Thursday, 13 March 2014

My Cinema Knowledge: "my movies 2" aka kiss open refine

In this episode of " My Cinema Knowledge" I will try to link video files I have on my pc with Freebase. I tried to keep the process as simple as possible and this time the requiremt is only a normal laptop with open refine and its extensions.
Use of this data in the next post!

Step By Step How-to

  • Build a csv with all the film names. I used folders names in my disk extracted using a linux command ( find . -type d > myMovies.csv )
  • Import in open refine (I used ver2.6)
  • Extracted movie name from folder name taking only the last part of the location. For me it was something like this in GREL:
    value.split("/")[value.split("/").length()-1]
    Here a guide:
    https://github.com/OpenRefine/OpenRefine/wiki/Understanding-Expressions
  • Reconciliation: There is now a cloud based reconciliation service for freebase, now working also with italian language.

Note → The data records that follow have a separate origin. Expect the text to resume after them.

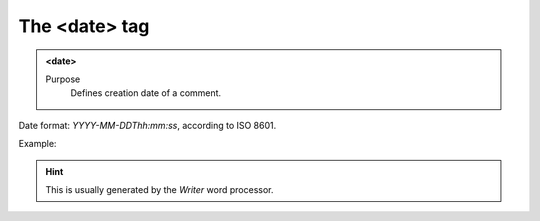 ==============
The <date> tag
==============

.. admonition:: <date>
   
   Purpose
      Defines creation date of a comment.

Date format: *YYYY-MM-DDThh:mm:ss*, according to ISO 8601.

Example:

.. code-block:: xml
   <date>2024-05-30T13:04:04.34</date>
   
.. hint:: 
   This is usually generated by the *Writer* word processor.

It should be included in open refine but it does not work for this bug https://github.com/OpenRefine/OpenRefine/issues/805. You can make it work creating a new standard one using this address:   http://reconcile.freebaseapps.com/reconcile  

  • Run reconciliation selecting the "film" type
  • Select the match with a "high" match using the facet on best match score
  • match all cell to the highest candidate (from reconciliation->action)
  • Manually find a match for other items
  • Add new column based on the reconciliated one with expression: cell.recon.match.id
  • In order to have the freebase rdf id add new column based on the last one with expression: "http://rdf.freebase.com/ns/" +  "m." +
    value.split("/")[value.split("/").length()-1]
  • Download and compile rdf-extension: https://github.com/fadmaa/grefine-rdf-extension
  • Edit rdf skeleton like this: (preview does not work because of https://github.com/fadmaa/grefine-rdf-extension/issues/89)


In order to make a uri out of row index I just used a custom vale: "http://www.mycinemaknowledge/video/" + value
  • Export in rdf